There are different theories as to why the informal sector exists. Marxist view of informality (Moser and Meager) rejects the duality of the sectors and suggesting that informality is a continuum of the capitalist system that benefits from having an ‘army of the unemployed’ and unlike commonly believed, many times the unemployed has highly valuable skills that can come at a lower price if contracted than permanently hired. This structural exploitation perpetuates poverty and fuels a preoccupation with competition and remaining relevant in the job market. However, in my view, suggesting that capitalism is solely responsible for creating poverty is equivalent to claiming that poverty never existed before the industrial revolution in any of the historical socioeconomic structures. There is no literature in capitalism that asserts that excluding certain groups from the formal sector or access to credit is necessary to create wealth.

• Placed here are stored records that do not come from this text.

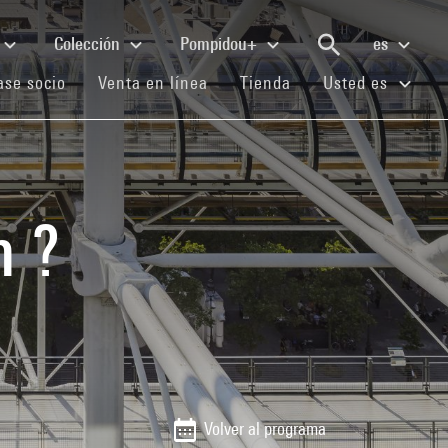
Colección
Pompidou+
es
(current)
(current)
(current)
se socio
Venta en línea
Tienda
Usted es
n ?
Volver al programa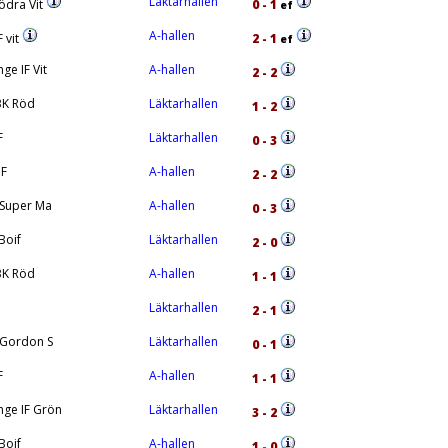
Läktarhallen
ödra Vit
0 - 1
ef
A-hallen
 vit
2 - 1
ef
ge IF Vit
A-hallen
2 - 2
K Röd
Läktarhallen
1 - 2
F
Läktarhallen
0 - 3
IF
A-hallen
2 - 2
F Super Ma
A-hallen
0 - 3
Boif
Läktarhallen
2 - 0
K Röd
A-hallen
1 - 1
Läktarhallen
2 - 1
F Gordon S
Läktarhallen
0 - 1
F
A-hallen
1 - 1
ge IF Grön
Läktarhallen
3 - 2
Boif
A-hallen
1 - 0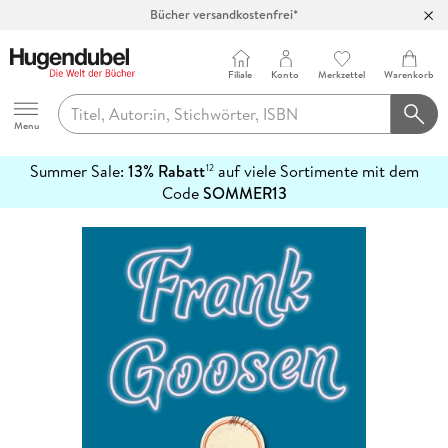
Bücher versandkostenfrei*
100 Tage Rückgaberecht***
Abholung in über 100 Filialen
Filiale
Konto
Merkzettel
Warenkorb
Hugendubel
Menu
Summer Sale:
13% Rabatt
auf viele Sortimente mit dem
12
mehr
Code
SOMMER13
erfahren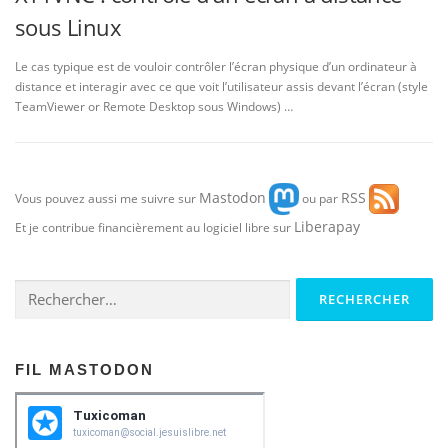
sous Linux
Le cas typique est de vouloir contrôler l’écran physique d’un ordinateur à
distance et interagir avec ce que voit l’utilisateur assis devant l’écran (style
TeamViewer or Remote Desktop sous Windows) …
Mastodon
RSS
Vous pouvez aussi me suivre sur
ou par
Liberapay
Et je contribue financièrement au logiciel libre sur
Rechercher :
FIL MASTODON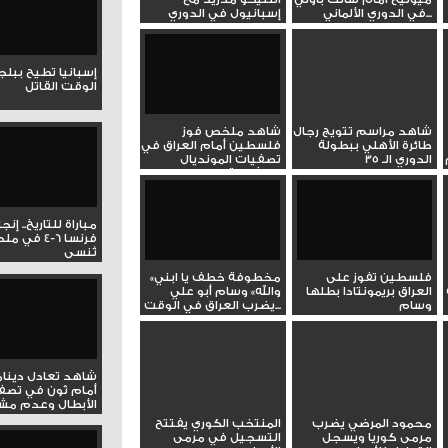
في الدوري الألماني...
إسبانيول في الدوري
الإسباني...
إسبانيا تطيح ببل
الوقت القاتل
شاهد مراسم تتويج رجال
شاهد ملخص فوز
طائرة الأهلي ببطولة
فلسطين أمام العراق في
الدوري الـ 35
تصفيات المونديال
بمشاركة وسام...
مباراة للتاريخ.. إنج
فرنسا 6-4 ف
تُنسى
فلسطين تفوز على
«مخطوفة خطف يا ابني
العراق بريمونتادا بطلها
والله» وسام أبو علي
وسام
يضرب العراق في الوقت...
شاهد تعادل دينام
أمام ثون في تصف
الأبطال وعدم مشار
محمود المرضي يضرب
المنتخب الكوري يفتتح
مرمى كوريا ويسجل
التسجيل في مرمى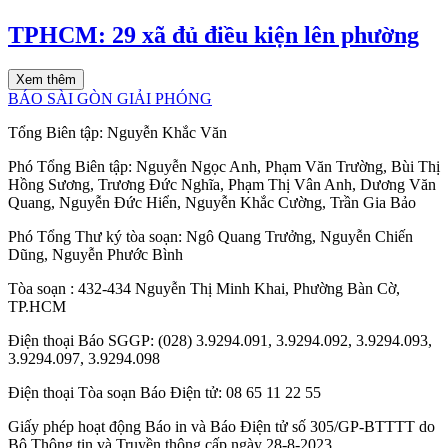
TPHCM: 29 xã đủ điều kiện lên phường
Xem thêm
BÁO SÀI GÒN GIẢI PHÓNG
Tổng Biên tập:
Nguyễn Khắc Văn
Phó Tổng Biên tập:
Nguyễn Ngọc Anh
,
Phạm Văn Trường
,
Bùi Thị
Hồng Sương
,
Trương Đức Nghĩa
,
Phạm Thị Vân Anh
,
Dương Văn
Quang
,
Nguyễn Đức Hiển
,
Nguyễn Khắc Cường
,
Trần Gia Bảo
Phó Tổng Thư ký tòa soạn:
Ngô Quang Trưởng
,
Nguyễn Chiến
Dũng
,
Nguyễn Phước Bình
Tòa soạn
: 432-434 Nguyễn Thị Minh Khai, Phường Bàn Cờ,
TP.HCM
Điện thoại Báo SGGP
: (028) 3.9294.091, 3.9294.092, 3.9294.093,
3.9294.097, 3.9294.098
Điện thoại Tòa soạn Báo Điện tử
: 08 65 11 22 55
Giấy phép hoạt động Báo in và Báo Điện tử số 305/GP-BTTTT do
Bộ Thông tin và Truyền thông cấp ngày 28-8-2023.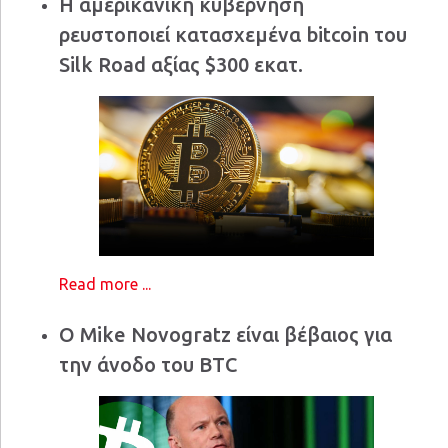
Η αμερικανική κυβέρνηση
ρευστοποιεί κατασχεμένα bitcoin του
Silk Road αξίας $300 εκατ.
Read more ...
Ο Mike Novogratz είναι βέβαιος για
την άνοδο του BTC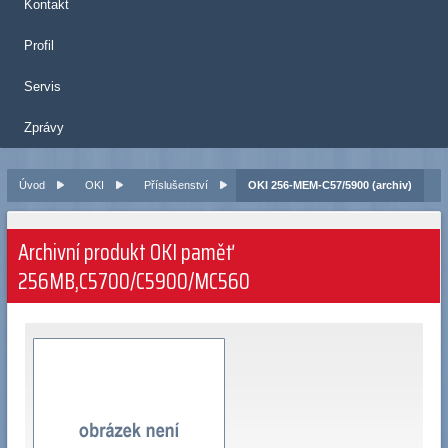
Kontakt
Profil
Servis
Zprávy
Úvod
OKI
Příslušenství
OKI 256-MEM-C57/5900 (archiv)
Archivní produkt OKI paměť
256MB,C5700/C5900/MC560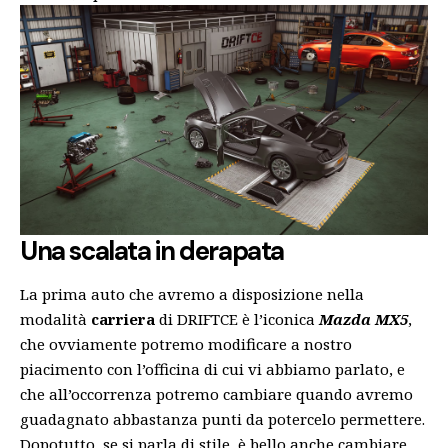
Una scalata in derapata
La prima auto che avremo a disposizione nella
modalità
carriera
di DRIFTCE è l’iconica
Mazda MX5
,
che ovviamente potremo modificare a nostro
piacimento con l’officina di cui vi abbiamo parlato, e
che all’occorrenza potremo cambiare quando avremo
guadagnato abbastanza punti da potercelo permettere.
Dopotutto, se si parla di stile, è bello anche cambiare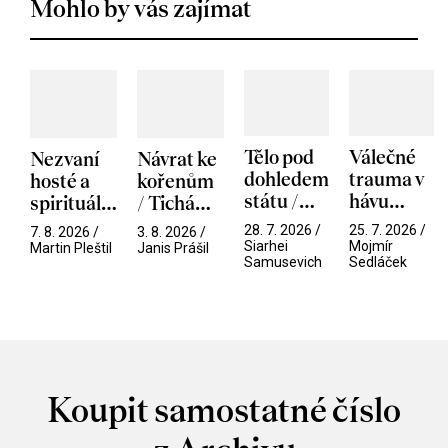
Mohlo by vás zajímat
Tělo pod
Válečné
Nezvaní
Návrat ke
dohledem
trauma v
hosté a
kořenům
státu /
hávu
spirituální
/ Tichá
Pramen
spektáklu
narušitelé
přítelkyně
28. 7. 2026 /
25. 7. 2026 /
7. 8. 2026 /
3. 8. 2026 /
/ Odyssea
z vesmíru
Siarhei
Mojmír
Martin Pleštil
Janis Prášil
Samusevich
Sedláček
/ Mouchy
Koupit samostatné číslo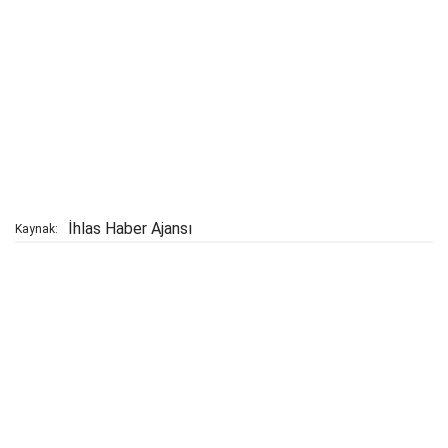
İhlas Haber Ajansı
Kaynak: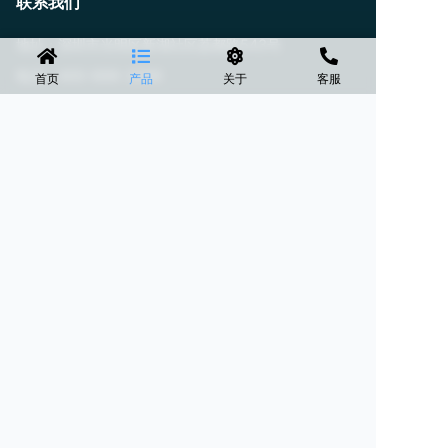
联系我们
地址：深圳市光明区新湖社区荔都路543号
电话：400-699-3268
首页
产品
关于
客服
邮箱：service@szhythb.com
关注我们
© ·
盘企CMS
技术支持
恒亚通环保
保留所有权利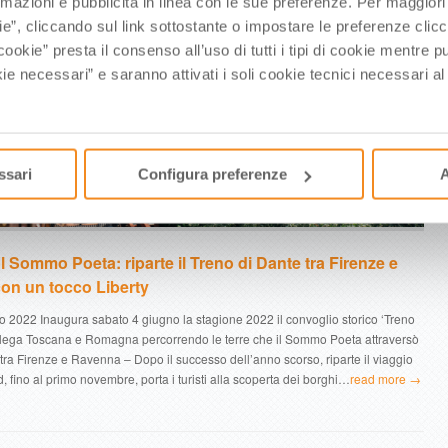
rmazioni e pubblicità in linea con le sue preferenze. Per maggiori
ie”, cliccando sul link sottostante o impostare le preferenze cli
cookie” presta il consenso all’uso di tutti i tipi di cookie mentre
ie necessari” e saranno attivati i soli cookie tecnici necessari a
ssari
Configura preferenze
A
l Sommo Poeta: riparte il Treno di Dante tra Firenze e
n un tocco Liberty
 2022 Inaugura sabato 4 giugno la stagione 2022 il convoglio storico ‘Treno
ollega Toscana e Romagna percorrendo le terre che il Sommo Poeta attraversò
ra Firenze e Ravenna – Dopo il successo dell’anno scorso, riparte il viaggio
 fino al primo novembre, porta i turisti alla scoperta dei borghi…
read more →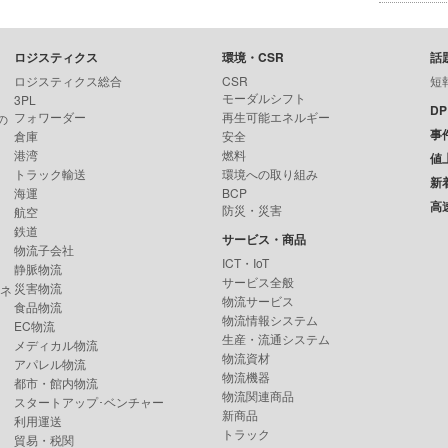
ロジスティクス
環境・CSR
話
ロジスティクス総合
CSR
短
モーダルシフト
3PL
D
フォワーダー
再生可能エネルギー
の
事
倉庫
安全
港湾
燃料
値
トラック輸送
環境への取り組み
新
海運
BCP
高
防災・災害
航空
鉄道
サービス・商品
物流子会社
ICT・IoT
静脈物流
サービス全般
災害物流
ンネ
物流サービス
食品物流
物流情報システム
EC物流
生産・流通システム
メディカル物流
物流資材
アパレル物流
物流機器
都市・館内物流
物流関連商品
スタートアップ･ベンチャー
新商品
利用運送
トラック
貿易・税関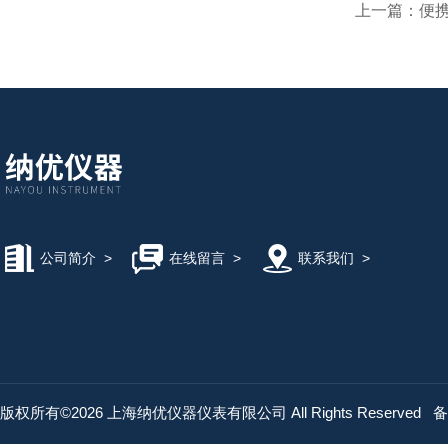
上一篇：
便
公司简介
>
在线留言
>
联系我们
>
版权所有©2026 上海纳优仪器仪表有限公司 All Rights Reserved
备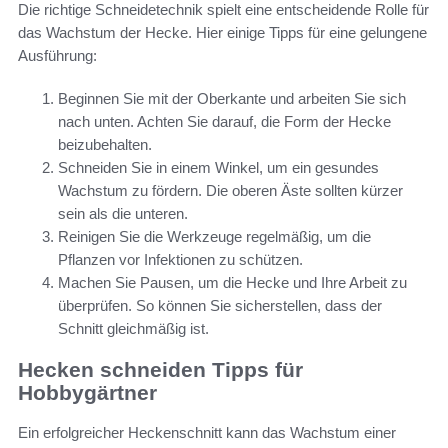
Die richtige Schneidetechnik spielt eine entscheidende Rolle für
das Wachstum der Hecke. Hier einige Tipps für eine gelungene
Ausführung:
Beginnen Sie mit der Oberkante und arbeiten Sie sich
nach unten. Achten Sie darauf, die Form der Hecke
beizubehalten.
Schneiden Sie in einem Winkel, um ein gesundes
Wachstum zu fördern. Die oberen Äste sollten kürzer
sein als die unteren.
Reinigen Sie die Werkzeuge regelmäßig, um die
Pflanzen vor Infektionen zu schützen.
Machen Sie Pausen, um die Hecke und Ihre Arbeit zu
überprüfen. So können Sie sicherstellen, dass der
Schnitt gleichmäßig ist.
Hecken schneiden Tipps für
Hobbygärtner
Ein erfolgreicher Heckenschnitt kann das Wachstum einer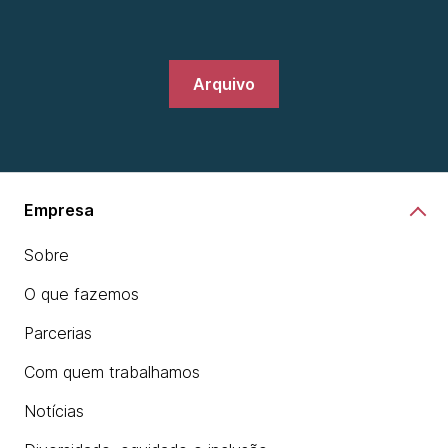
Arquivo
Empresa
Sobre
O que fazemos
Parcerias
Com quem trabalhamos
Notícias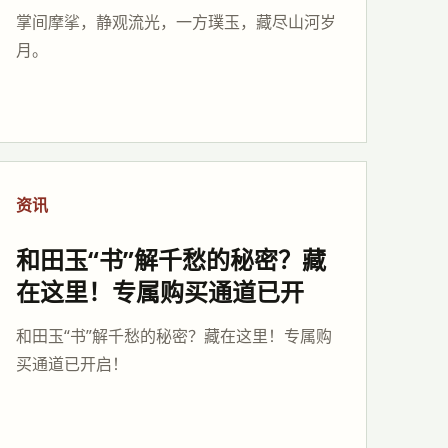
掌间摩挲，静观流光，一方璞玉，藏尽山河岁
月。
资讯
和田玉“书”解千愁的秘密？藏
在这里！专属购买通道已开
和田玉“书”解千愁的秘密？藏在这里！专属购
买通道已开启！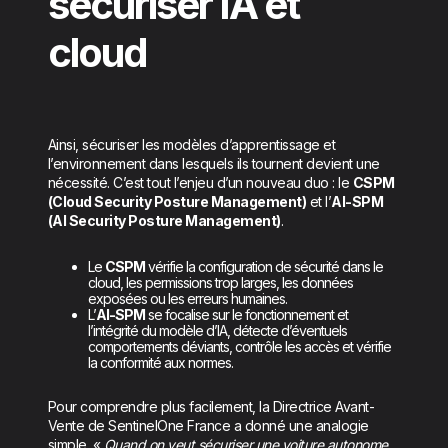
sécuriser IA et
cloud
Ainsi, sécuriser les modèles d’apprentissage et
l’environnement dans lesquels ils tournent devient une
nécessité. C’est tout l’enjeu d’un nouveau duo : le
CSPM
(Cloud Security Posture Management)
et l’
AI-SPM
(AI Security Posture Management)
.
Le
CSPM
vérifie la configuration de sécurité dans le
cloud, les permissions trop larges, les données
exposées ou les erreurs humaines.
L’
AI-SPM
se focalise sur le fonctionnement et
l’intégrité du modèle d’IA, détecte d’éventuels
comportements déviants, contrôle les accès et vérifie
la conformité aux normes.
Pour comprendre plus facilement, la Directrice Avant-
Vente de SentinelOne France a donné une analogie
simple. «
Quand on veut sécuriser une voiture autonome,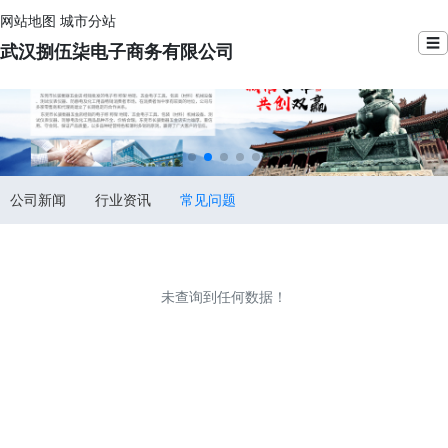
网站地图
城市分站
☰
武汉捌伍柒电子商务有限公司
公司新闻
行业资讯
常见问题
未查询到任何数据！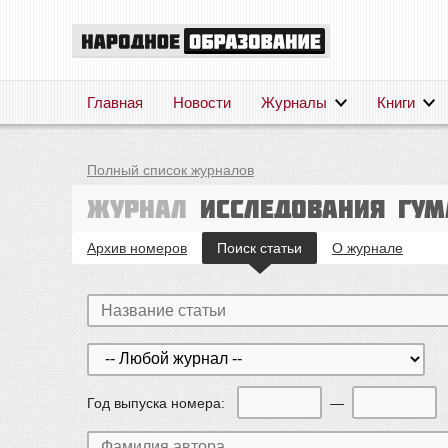
Главная
Новости
Журналы
Книги
Полный список журналов
Журнал
Исследования гум
Архив номеров
Поиск статьи
О журнале
Год выпуска номера:
—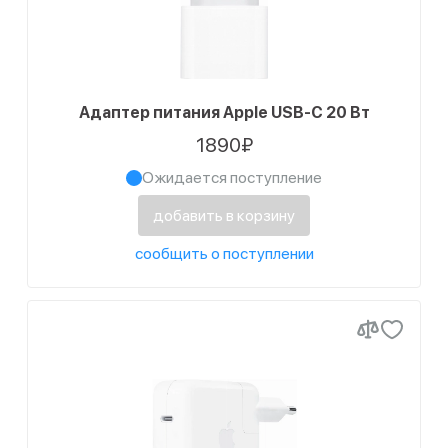
Адаптер питания Apple USB-C 20 Вт
1890₽
Ожидается поступление
добавить в корзину
сообщить о поступлении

Other views of the informal economy refer to it as immoral and as a confirmation of the sad state of humanity (Wiles). While Allen emphasizes that the real informal economy is characterized by creativity and self-reliance and is born out of the necessity of surviving and reproducing. He criticized the government for criminalizing, as it is costly and ineffective. Fields claimed that the informal economy in urban settings was a way for informal rural workers to eventually integrate into the formal economy. My criticism to this view is that fields saw this process as a one-way street but did not discuss the fact that the transition can go in both directions through the lifetime of an individual and it is reflected in structural unemployment.

As mentioned before, the subject of informal sector has been largely ignored in development studies with the exception of DeSoto, who after running an experiment in Peru to set up a clothing factory, he concluded that formality was a privilege of those with power and money while the poor were relegated to informality. His experiment demonstrated that it took 289 working days equivalent to 14 months of wait and a cost equivalent to 32 months of minimum wages without counting the level of expertise need from bureaucrats to process the paperwork. It is obvious that not every enterprise has the resources available to participate in the formal sector and this can be effectively constituted as a cost of entry in an oligopoly.

Given that the informal sector has the advantages of greater flexibility for quick adaptations, and based on his own experiments, DeSoto concluded that informality should not be penalized (as it is very expensive to monitor) and instead the informal sector should be more like the formal one and vice versa. One of the main problems if informality, is the long-term vulnerability that brings to workers in that they are excluded from access to social services. Mainstream policy recommendation to achieve worker’s protection is to decrease taxation and regulation burden to create more formal jobs in the small business sector, as formality should protect workers in the long term by providing retirements and at least some protection from layoffs. In my opinion, solving the problem of worker vulnerability, which common to both the informal and formal sector to different degrees, it would be to rethink the accepted social contract to implement policies that protect the citizen throughout their life cycle and not the worker alone. Given that legitimate informal activities become a way of life for many in low income and rich countries alike reaching levels between 7%-90% (Nigeria), it is important to allow the informal sector to exist as it is more cost effective than having to provide a social net through taxation.

In conclusion, the informal sector plays an important role in economic growth and it is a more affordable alternative to setting up social nets supported by tax payers. The larger the informal sector that is already established, the more expensive it is to attempt to penalize it. Instead the government should focus on establishing protections for the citizen and no the worker while incentivizing the existence of greater percentage of formal activities. In order to increase the HDI, rich economies need the complex infrastructure of legal and financial institutions that are formed only through the formalization of the majority of their business transactions.